Sentiment around the sector was given a boost by Fairfax, which said the miners had suffered from the transfer of funds into the float of Glencore, 0.7p behind at 521.5p. However, the broker said the groups "are now set to make good gains as indexmoney replaces speculative capital in Glencore and as short positions used to help fund the initial public offering are unwound".

Lloyds Banking Group was helped forwards 0.58p to 51.32p after Richard Branson said his Virgin Money business was planning on making a bid for 600 of the bank's branches. Lloyds needs to dispose of the assets to meet regulatory demands, though it has been warned it may be forced to sell even more.

The gold-medal position on the blue-chip index was claimed by Weir Group, which was driven up 100p to 1,984p following Royal Bank of Scotland's decision to change the engineer's target price to 2,125p from 1,935p. The bank's analyst Andrew Douglas made the move after Weir's update earlier in the month, increasing his profit forecast by nearly 10 per cent.

Man Group was among the companies updating the market, and the world's biggest listed hedge fund's full-year pre-tax profit of almost $600m impressed. As a result, the group was pushed up 5.9p to 245p, though Charles Stanley's Andrew Mitchell warned that "most of the surprise was one-off in [its] nature".

There was no such reaction to Burberry's preliminary results, however, as the luxury group was left with the wooden spoon. Plummeting 60p to 1,260p despite its profit rising nearly 40 per cent, investors recoiled after the retailer said its profit margins would take a hit from its £200m investment programme.

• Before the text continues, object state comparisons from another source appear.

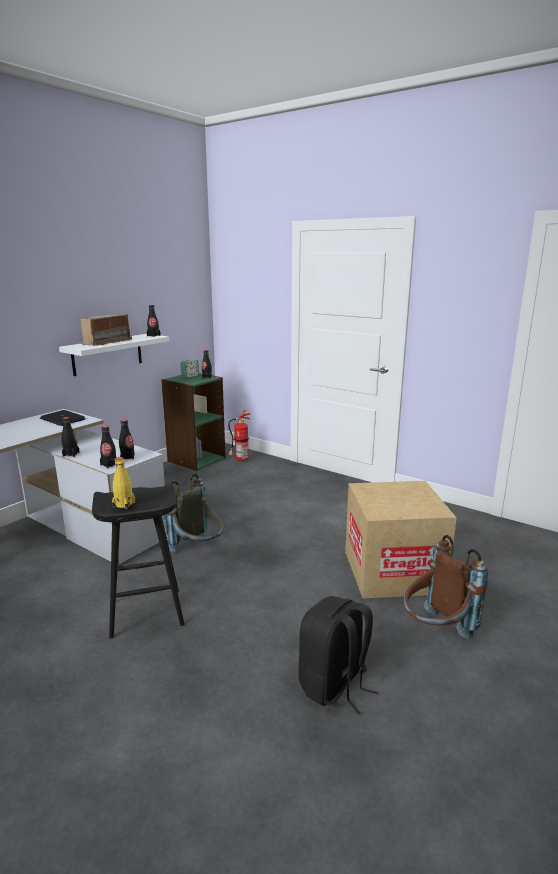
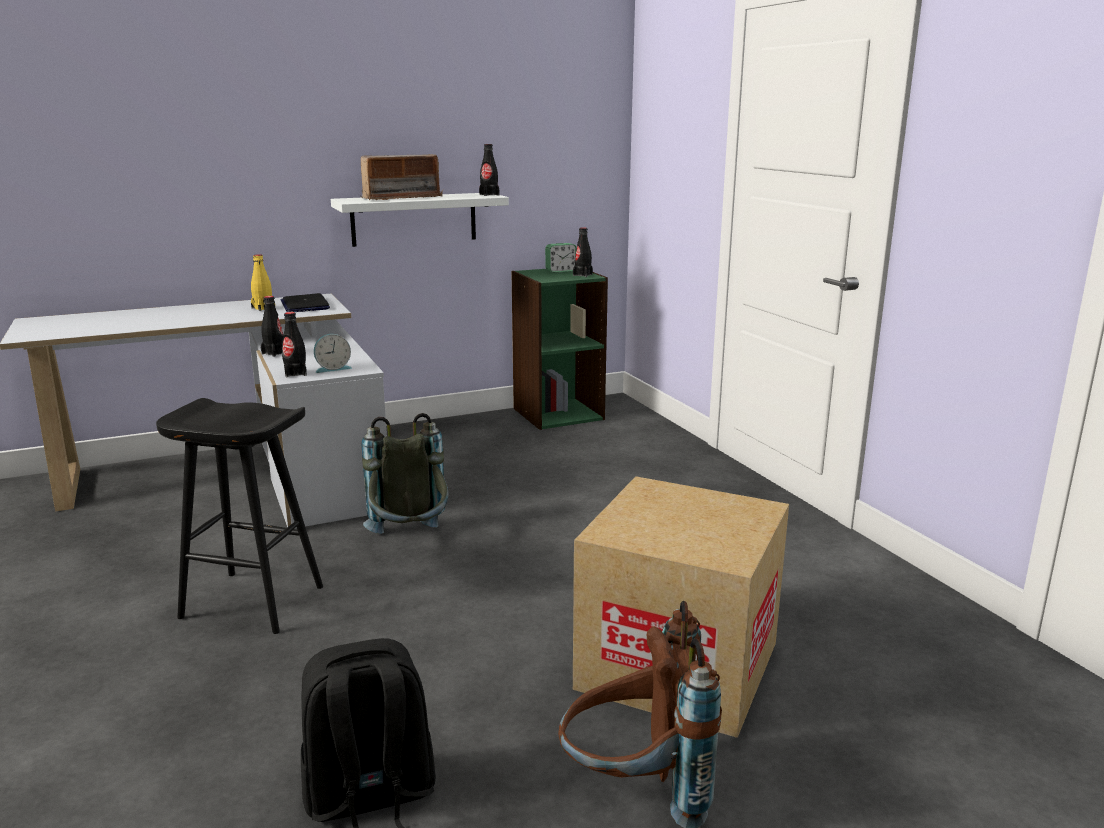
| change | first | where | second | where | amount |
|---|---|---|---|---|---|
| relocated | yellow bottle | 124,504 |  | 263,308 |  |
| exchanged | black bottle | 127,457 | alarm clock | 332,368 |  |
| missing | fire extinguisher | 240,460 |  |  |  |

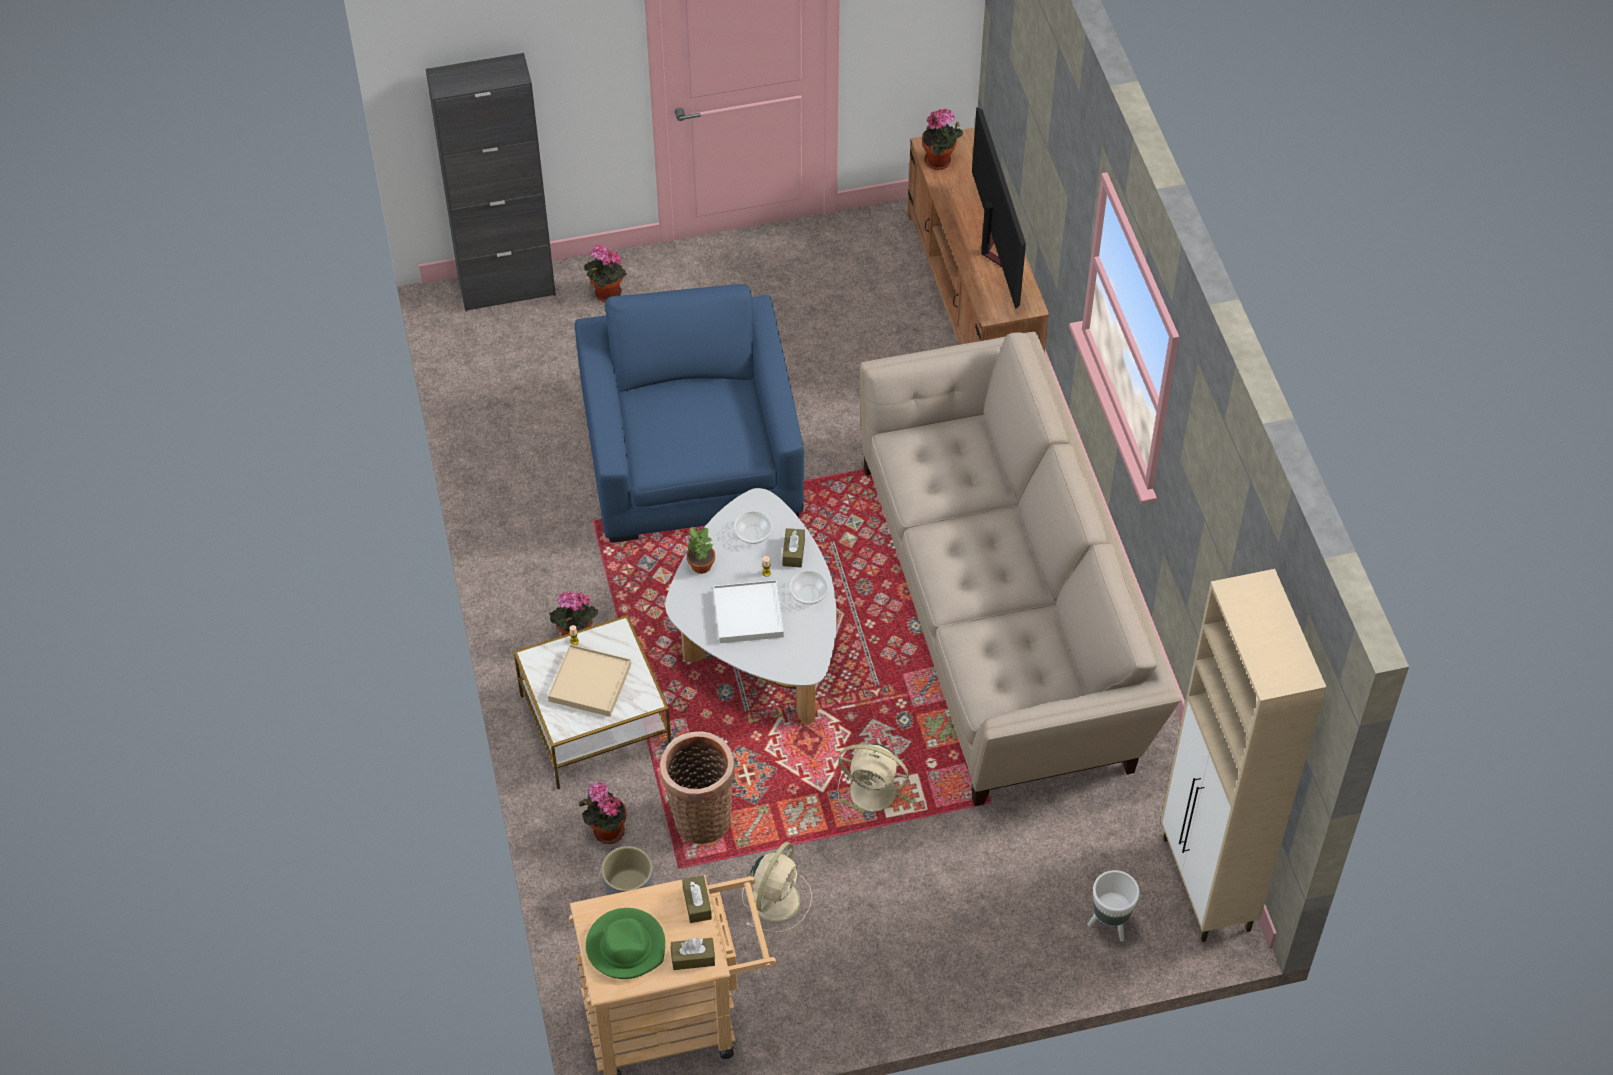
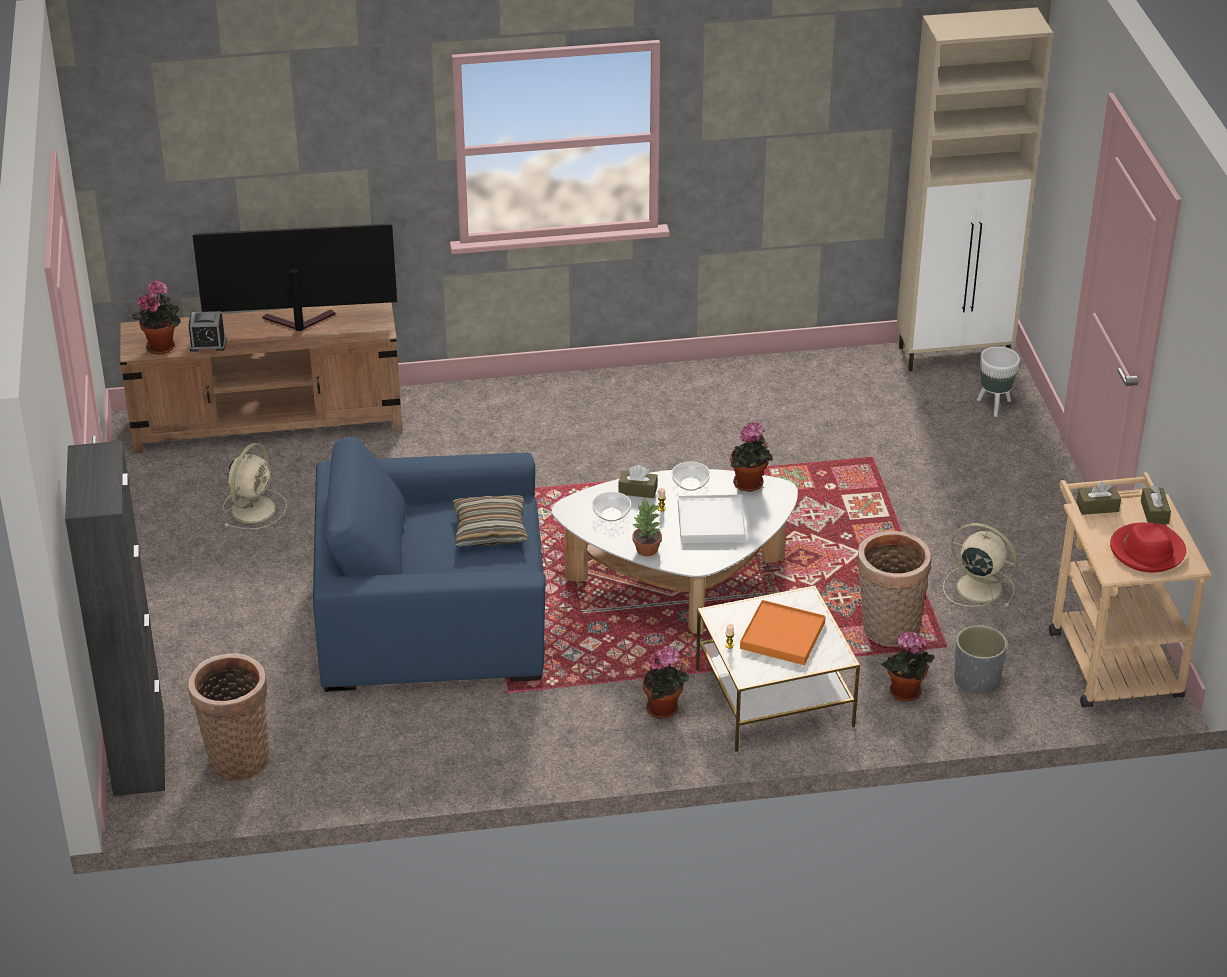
| change | first | where | second | where | amount |
|---|---|---|---|---|---|
| colour | beige tray | 589,683 | orange tray | 782,636 |  |
| relocated | potted plant | 606,294 |  | 750,485 |  |
| colour | green hat | 626,946 | red hat | 1147,551 |  |
| relocated | beige fan | 875,792 |  | 254,508 |  |
| missing | beige sofa | 1004,613 |  |  |  |
| appeared |  |  | alarm clock | 208,344 |  |
| appeared |  |  | basket | 237,757 |  |
| appeared |  |  | pillow | 490,530 |  |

Also in the red was Shire, despite the reheating of vague bid talk. The drug maker has been knocked this week by the news that a number of its rivals are planning to produce generic versions of its Vyvanse product, and yesterday it shed a further 25p to finish at 1,850p.

The saga of the London Stock Exchange's attempted takeover of its Canadian peer TMX was still ongoing following the announcement late on Wednesday that the Maple consortium – whose approach was rejected – is taking its higher bid directly to shareholders. The LSE is seen as ripe for a takeover itself if the deal falls through, and the latest development saw it surge forwards 19p to 949p.

Elsewhere, Rank edged up 1.2p to 148.7p after the owner of Mecca Bingo reiterated its opposition to Guoco's 150p-a-share offer, claiming the Hong Kong group's approach "substantially undervalues" the company.

SuperGroup's announcement that it is moving into a new flagship store on Regent Street hardly prompted a rush of enthusiasm, as the retailer declined 19p to 1,021p – the latest blow in a run that means it trades more than 35 per cent lower than at the start of the month.

Down among the small-cap companies, Tribal stayed steady at 42.5p despite the outsourcer revealing discussions over a potential bid for it had come to an end without a formal offer being made.

Meanwhile, Sportingbet was pegged back 4.5p to 40.25p after the online gaming group agreed a £120m deal to take control of Australia's Centrebet International.